# Belt grinder setup for chisel sharpening



## AlanZ (Apr 1, 2009)

Greetings all.

I'm just plunging headlong into the world of turning, and have a question about some chisel sharpening options.

I recently received a Nova Sharpening Center jig

http://www.teknatool.com/products/Other/Sharpening_Centre/Sharpening_centre.htm

And although I can set it up with a bench grinder, I'd really rather prefer to use my 2"x72" variable speed Bader belt grinder.

Now for the interesting question. I have both and 8" wheel, and a combination platen for the grinder, and I'm not sure which to use with the jig. I can rig up pretty much any kind of support.

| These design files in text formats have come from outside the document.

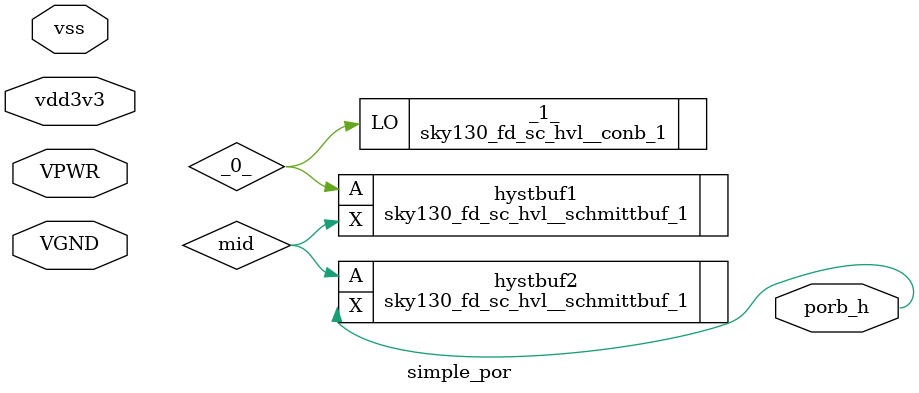
<source format=v>
module simple_por (porb_h,
    vdd3v3,
    vss,
    VPWR,
    VGND);
 output porb_h;
 input vdd3v3;
 input vss;
 input VPWR;
 input VGND;

 sky130_fd_sc_hvl__conb_1 _1_ (.LO(_0_));
 sky130_fd_sc_hvl__schmittbuf_1 hystbuf1 (.A(_0_),
    .X(mid));
 sky130_fd_sc_hvl__schmittbuf_1 hystbuf2 (.A(mid),
    .X(porb_h));
 sky130_fd_sc_hvl__decap_4 FILLER_0_0 ();
 sky130_fd_sc_hvl__fill_2 FILLER_0_4 ();
 sky130_fd_sc_hvl__fill_1 FILLER_0_6 ();
 sky130_fd_sc_hvl__decap_8 FILLER_0_12 ();
 sky130_fd_sc_hvl__decap_4 FILLER_0_20 ();
 sky130_fd_sc_hvl__fill_2 FILLER_0_24 ();
 sky130_fd_sc_hvl__fill_1 FILLER_0_26 ();
 sky130_fd_sc_hvl__decap_4 FILLER_1_0 ();
 sky130_fd_sc_hvl__decap_8 FILLER_1_15 ();
 sky130_fd_sc_hvl__decap_4 FILLER_1_23 ();
 sky130_fd_sc_hvl__decap_4 FILLER_2_0 ();
 sky130_fd_sc_hvl__decap_8 FILLER_2_15 ();
 sky130_fd_sc_hvl__decap_4 FILLER_2_23 ();
endmodule

</source>
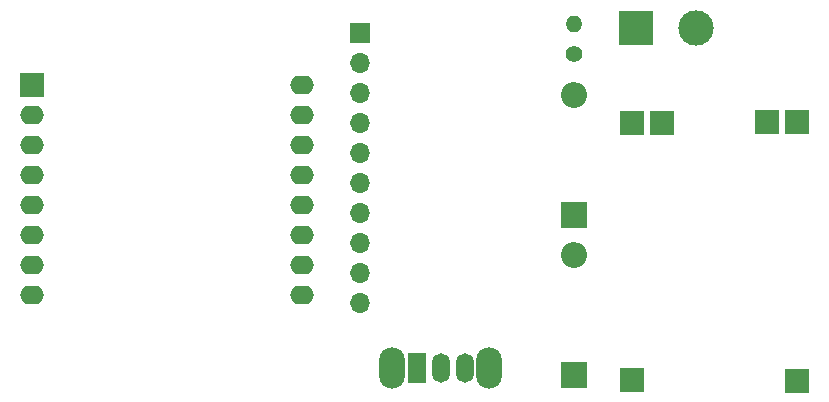
<source format=gbr>
%TF.GenerationSoftware,KiCad,Pcbnew,8.0.0*%
%TF.CreationDate,2024-03-12T15:13:44-04:00*%
%TF.ProjectId,slimevrpcb,736c696d-6576-4727-9063-622e6b696361,rev?*%
%TF.SameCoordinates,Original*%
%TF.FileFunction,Soldermask,Bot*%
%TF.FilePolarity,Negative*%
%FSLAX46Y46*%
G04 Gerber Fmt 4.6, Leading zero omitted, Abs format (unit mm)*
G04 Created by KiCad (PCBNEW 8.0.0) date 2024-03-12 15:13:44*
%MOMM*%
%LPD*%
G01*
G04 APERTURE LIST*
%ADD10R,1.700000X1.700000*%
%ADD11O,1.700000X1.700000*%
%ADD12R,2.200000X2.200000*%
%ADD13O,2.200000X2.200000*%
%ADD14C,1.400000*%
%ADD15O,1.400000X1.400000*%
%ADD16R,3.000000X3.000000*%
%ADD17C,3.000000*%
%ADD18R,2.000000X2.000000*%
%ADD19O,2.000000X1.600000*%
%ADD20O,2.200000X3.500000*%
%ADD21R,1.500000X2.500000*%
%ADD22O,1.500000X2.500000*%
G04 APERTURE END LIST*
D10*
%TO.C,bn0085*%
X135221600Y-86584600D03*
D11*
X135221600Y-89124600D03*
X135221600Y-91664600D03*
X135221600Y-94204600D03*
X135221600Y-96744600D03*
X135221600Y-99284600D03*
X135221600Y-101824600D03*
X135221600Y-104364600D03*
X135221600Y-106904600D03*
X135221600Y-109444600D03*
%TD*%
D12*
%TO.C,D1*%
X153361300Y-101999200D03*
D13*
X153361300Y-91839200D03*
%TD*%
D14*
%TO.C,R1*%
X153361300Y-88359400D03*
D15*
X153361300Y-85819400D03*
%TD*%
D12*
%TO.C,D2*%
X153361300Y-115505500D03*
D13*
X153361300Y-105345500D03*
%TD*%
D16*
%TO.C,BT1*%
X158583600Y-86122500D03*
D17*
X163663600Y-86122500D03*
%TD*%
D18*
%TO.C,D1Mini*%
X107417100Y-91020200D03*
D19*
X107417100Y-93560200D03*
X107417100Y-96100200D03*
X107417100Y-98640200D03*
X107417100Y-101180200D03*
X107417100Y-103720200D03*
X107417100Y-106260200D03*
X107417100Y-108800200D03*
X130277100Y-108800200D03*
X130277100Y-106260200D03*
X130277100Y-103720200D03*
X130277100Y-101180200D03*
X130277100Y-98640200D03*
X130277100Y-96100200D03*
X130277100Y-93560200D03*
X130277100Y-91020200D03*
%TD*%
D20*
%TO.C,SW1*%
X137974100Y-114940400D03*
X146174100Y-114940400D03*
D21*
X140074100Y-114940400D03*
D22*
X142074100Y-114940400D03*
X144074100Y-114940400D03*
%TD*%
D18*
%TO.C,tp4056*%
X158223618Y-94172341D03*
X160763618Y-94172341D03*
X169647538Y-94156019D03*
X172187538Y-94156019D03*
X158223618Y-115968276D03*
X172238501Y-116019239D03*
%TD*%
M02*

</source>
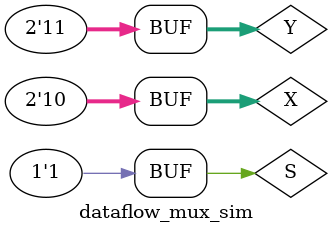
<source format=v>
`timescale 1ns / 1ps

module dataflow_mux_sim;

reg [1:0] X;
reg [1:0] Y;
reg [0:0] S;
wire [1:0] Z;

dataflow_mux ttul(.X(X),.Y(Y),.S(S),.Z(Z));

initial
    begin
    X = 0;
    Y = 0;
    S = 0;
    #10 X = 1;
    #10 Y = 1;
    #10 X = 3; Y = 0;
    #10 X = 2; Y = 3;
    #10 S = 1;
    #10 X = 1;
    #10 Y = 1;
    #10 X = 3; Y = 0;
    #10 X = 2; Y = 3;
    #20;
    end

endmodule

</source>
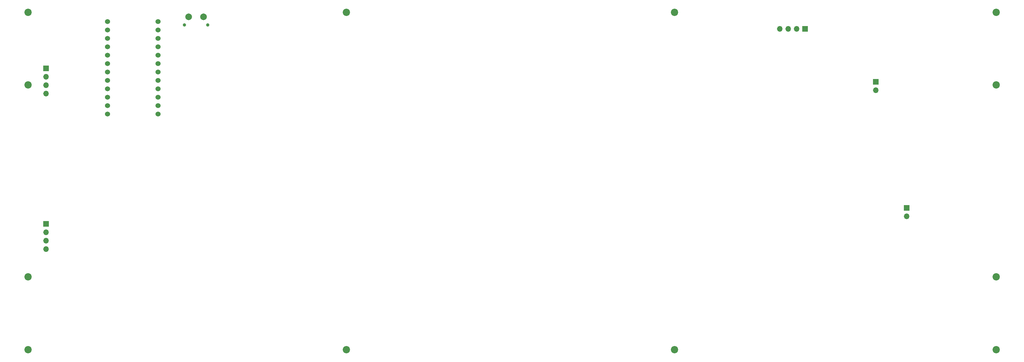
<source format=gbr>
G04 #@! TF.GenerationSoftware,KiCad,Pcbnew,(6.0.11)*
G04 #@! TF.CreationDate,2024-11-25T11:34:44+09:00*
G04 #@! TF.ProjectId,Flame60_PCB_Layer2,466c616d-6536-4305-9f50-43425f4c6179,rev?*
G04 #@! TF.SameCoordinates,Original*
G04 #@! TF.FileFunction,Soldermask,Bot*
G04 #@! TF.FilePolarity,Negative*
%FSLAX46Y46*%
G04 Gerber Fmt 4.6, Leading zero omitted, Abs format (unit mm)*
G04 Created by KiCad (PCBNEW (6.0.11)) date 2024-11-25 11:34:44*
%MOMM*%
%LPD*%
G01*
G04 APERTURE LIST*
%ADD10C,1.000000*%
%ADD11C,2.000000*%
%ADD12C,2.200000*%
%ADD13R,1.700000X1.700000*%
%ADD14O,1.700000X1.700000*%
%ADD15C,1.524000*%
G04 APERTURE END LIST*
D10*
X113181250Y-64860000D03*
X120181250Y-64860000D03*
D11*
X118931250Y-62360000D03*
X114431250Y-62360000D03*
D12*
X358000000Y-61000000D03*
X358000000Y-141000000D03*
X162000000Y-163000000D03*
X261000000Y-163000000D03*
D13*
X71400000Y-125000000D03*
D14*
X71400000Y-127540000D03*
X71400000Y-130080000D03*
X71400000Y-132620000D03*
D12*
X66000000Y-61000000D03*
X358000000Y-163000000D03*
X66000000Y-83000000D03*
D13*
X300355000Y-66043750D03*
D14*
X297815000Y-66043750D03*
X295275000Y-66043750D03*
X292735000Y-66043750D03*
D13*
X71400000Y-78000000D03*
D14*
X71400000Y-80540000D03*
X71400000Y-83080000D03*
X71400000Y-85620000D03*
D15*
X90011250Y-63815001D03*
X90011250Y-66355001D03*
X90011250Y-68895001D03*
X90011250Y-71435001D03*
X90011250Y-73975001D03*
X90011250Y-76515001D03*
X90011250Y-79055001D03*
X90011250Y-81595001D03*
X90011250Y-84135001D03*
X90011250Y-86675001D03*
X90011250Y-89215001D03*
X90011250Y-91755001D03*
X105251250Y-91755001D03*
X105251250Y-89215001D03*
X105251250Y-86675001D03*
X105251250Y-84135001D03*
X105251250Y-81595001D03*
X105251250Y-79055001D03*
X105251250Y-76515001D03*
X105251250Y-73975001D03*
X105251250Y-71435001D03*
X105251250Y-68895001D03*
X105251250Y-66355001D03*
X105251250Y-63815001D03*
D13*
X321700000Y-82000000D03*
D14*
X321700000Y-84540000D03*
D12*
X66000000Y-163000000D03*
X358000000Y-83000000D03*
D13*
X330993750Y-120113750D03*
D14*
X330993750Y-122653750D03*
D12*
X66000000Y-141000000D03*
X162000000Y-61000000D03*
X261000000Y-61000000D03*
M02*

</source>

Using the wheel places an 8" rubber wheel behind the belt, and would produce a grind similar to an 8" bench grinder (resulting in a slightly concave grind).
Using the combination platen places a vertical flat metal platen behind the belt (resulting in a flat grind). I can easily remove the toolrest from in front of the platen.
Here's what the options look like:










So, which would you choose, and why?
Inquiring minds want to know!


----------



## LEAP (Apr 1, 2009)

Just looking at the pictures it seems that the wheel would be the first thing I tried. It will give you a hollow grind which can be dressed a few times with a diamond stone before you have to return to the grinder. You'll have to give us a review on how that teknatool sharpening jig works. I've had a similar one on the shelf for years that was a gift. It's never been used.


----------



## AlanZ (Apr 1, 2009)

The question is whether a flat grind is preferable to the hollow grind?


----------



## Gary Max (Apr 1, 2009)

I use a upright belt sander for skews---has a blue belt made for metal.


----------



## AlanZ (Apr 1, 2009)

Gary,

Is there a reason you don't do your gouges and other chisels on the belt sander?

It appears to me that skews and parting tools might benefit from a flat grind.  But I don't know if the other tools actually benefit from a hollow grind on a wheel, or if folk are just used to doing it that way because it's convenient.  i've heard negative comments about 6" grinders (or 8" wheels worn down) because of the accentuated hollow grind.  So, i have the opportunity to choose the grind, but don't have experience with the pros and cons of the grinds for these tools.

Thanks for your thoughts


----------



## Dario (Apr 1, 2009)

AlanZ said:


> The question is whether a flat grind is preferable to the hollow grind?



I believe most prefer flat.  That is why the bigger 8" wheel is preferred over 6".  But...having a slight hollow helps ease hand honing/re-touching.

Try using both setup and see which one you prefer.

Question...how much does that belt grinder setup cost?  I want one!!! DROOL  :biggrin:


----------



## AlanZ (Apr 1, 2009)

I've had the variable speed 1.5 HP Bader III for a number of years.  I believe the current price is about $2,200 for one with an 8" wheel.  The combo platen adds another $240

I originally bought it with the intention of making knives, but I've put that on hold while I persue a host of other interests.  It's a great tool to have around the shop in any case.  With a 30 grit belt, boy can it remove steel!  Put a micro grit or a leather belt on it, and you can put an edge on a scalpel <vbg>


----------



## Wildman (Apr 2, 2009)

Either belt sander configuration will allow you to sharpen your tools. May take some time to get jig set up to get results that you want.


----------



## Art Fuldodger (Apr 2, 2009)

Without the hollow grind, you can't really rub the bevel, I don't think.


----------



## AlanZ (Apr 2, 2009)

Art,

I don't understand your comment about rubbing the bevel.  Can you please explain?  A hollow grind is a concave grind.

Thanks


----------



## Wildman (Apr 4, 2009)

So, what configuration have you tried, and how well does it work for you?


----------



## Dario (Apr 4, 2009)

Art Fuldodger said:


> Without the hollow grind, you can't really rub the bevel, I don't think.



Why not?  

I use a skew that is sander sharpened and it doesn't have a hollow grind but I sure rub the bevel.


----------



## AlanZ (Apr 4, 2009)

I haven't tried setting up either configuration yet.  Still pondering the options, and I've got lots of other things to do before mounting the jig.  I'd rather not have to build two different support for the jig, but I might design a mount that will work with either configuration.


----------